Research has also focused on understanding the human rights violations associated with the social stigma of HIV. Human right violations were analyzed using the African Charter of Human and People’s Rights (African Union 2003). Six violations of basic human rights were described to be in practice within the five African countries, as outlined in greater detail in Table 2: (1) Denial of healthcare or homecare, (2) verbal or physical abuse, (3) denial of access to food or loans, (4) denial of employment, (5) rejection, and (6) breach of confidentiality (Kohi et al., 2006).

Table 2: Various violations of human rights and examples of such violations. (The results of Kohi et al., 2006 were re-organized and modified to present in this tabular format.)

Table 2

Specifically within Swaziland, questionnaire data of 33 HIV-positive individuals reports a high prevalence of verbal abuse and overall social stigma (Root 2010). Various forms of verbal abuse, such as name calling and spreading of rumors, were reported at high rates, as shown in Figure 4. Social modes of stigma were less prevalent, but HIV-positive individuals reported loss of social networks (18.2%), decreased visits from neighbors (15.1%), being spoken to differently (12.1%), exclusion from events (12.1%), visits by others to mock them, and being viewed as having no future (12.1%), among others. Interestingly enough, several participants in the study claimed that they were prohibited from eating with their families (18.2%), doing household chores (12.1%), and sharing utensils, clothing, and bedding with the rest of the family members (9.1%). This is likely due to a lack of education about the modes of transmission of HIV within Swaziland communities (Root 2010).

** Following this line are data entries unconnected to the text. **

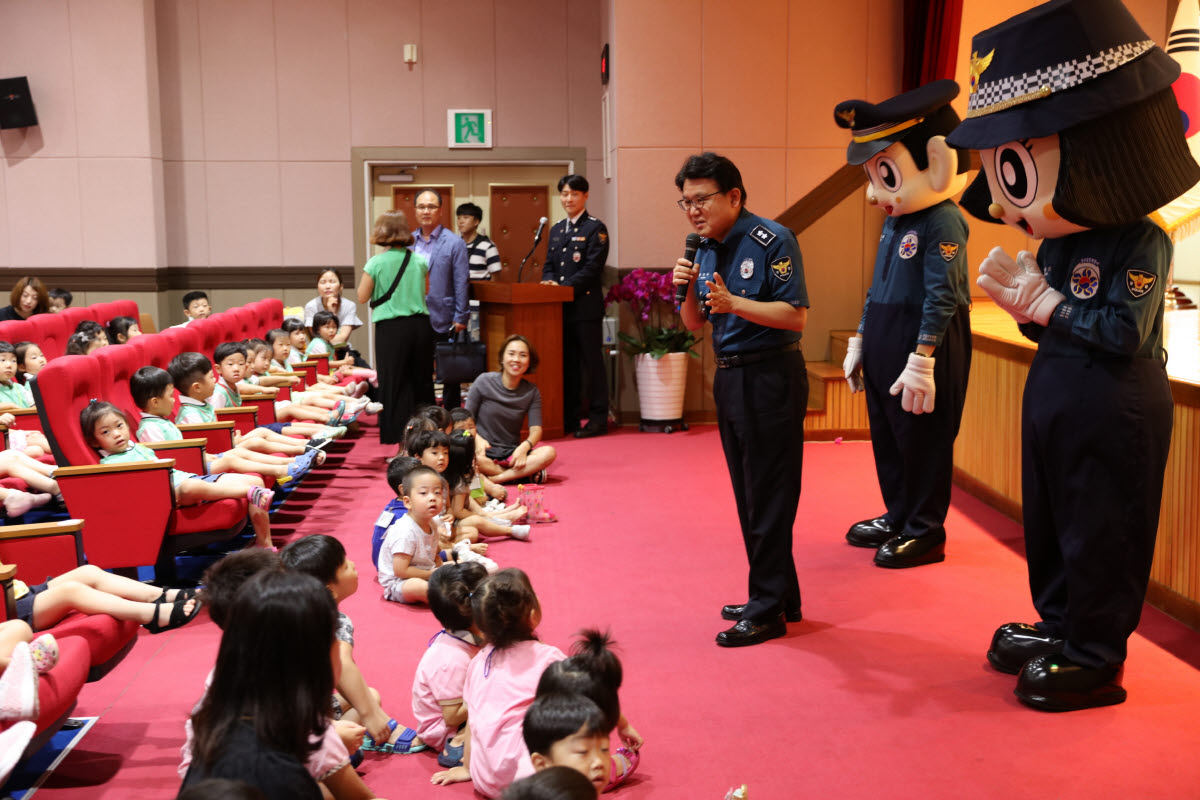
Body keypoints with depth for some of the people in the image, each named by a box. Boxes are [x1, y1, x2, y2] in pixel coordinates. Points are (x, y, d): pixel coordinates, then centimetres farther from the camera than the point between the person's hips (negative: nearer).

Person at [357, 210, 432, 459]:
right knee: (421, 382, 13)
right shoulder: (419, 260, 4)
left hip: (391, 328, -4)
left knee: (395, 384, 3)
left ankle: (404, 443, 2)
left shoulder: (376, 263, -8)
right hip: (420, 324, 4)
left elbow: (363, 297, 0)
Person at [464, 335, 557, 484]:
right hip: (484, 451, -2)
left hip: (511, 454, 2)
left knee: (549, 452, -26)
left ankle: (494, 479, -26)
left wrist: (524, 447, -23)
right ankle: (525, 474, -23)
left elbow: (536, 429, -2)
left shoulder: (531, 392, 4)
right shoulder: (484, 382, -1)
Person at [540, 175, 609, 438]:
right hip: (560, 307, 7)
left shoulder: (595, 228, -5)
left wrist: (564, 287, -18)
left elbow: (592, 268, -13)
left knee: (592, 362, -2)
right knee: (566, 363, 12)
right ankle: (568, 417, 20)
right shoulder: (556, 229, 18)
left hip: (586, 306, -7)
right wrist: (550, 282, -3)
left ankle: (598, 419, 4)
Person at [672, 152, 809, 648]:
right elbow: (694, 324, 14)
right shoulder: (706, 249, 11)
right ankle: (779, 596, 25)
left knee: (769, 497, -3)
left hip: (771, 378, -8)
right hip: (730, 377, 8)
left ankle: (768, 610, 6)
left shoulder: (772, 241, -13)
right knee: (748, 495, 13)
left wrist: (733, 303, -25)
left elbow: (796, 316, -18)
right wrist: (688, 290, -6)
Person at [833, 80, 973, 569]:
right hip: (884, 344, 9)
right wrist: (859, 343, 18)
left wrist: (921, 361, -22)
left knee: (922, 440, 2)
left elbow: (942, 298, -19)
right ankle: (898, 516, 32)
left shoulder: (942, 222, -15)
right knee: (886, 434, 17)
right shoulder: (894, 218, 12)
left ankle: (925, 532, 15)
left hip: (924, 342, -9)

Figure 4: Prevalence rates of HIV-related verbal abuse in Swaziland (Root).

Figure 4

Given the high levels of social stigma present within Swaziland associated with HIV, it is critical to provide empowerment opportunities for HIV-positive adolescents to become confident leaders in their communities despite that stigma. Studies from various countries show that HIV-positive adolescents are also affected by social stigma. For instance, a large-scale study in Haiti found that 32% of caregivers of HIV-positive adolescents reported that those adolescents were discriminated against. Therefore with a lack of child social support, the adolescent considers himself or herself as an orphan, which increases the risk of perceived discrimination (Surkan, et al., 2010). In addition, because HIV-positive individuals, adults and adolescents alike, who experience social stigma are significantly more likely to not adhere to their antiretroviral therapy medications (Martinez et al., 2012), leadership building fosters self-respect, resilience, and confidence.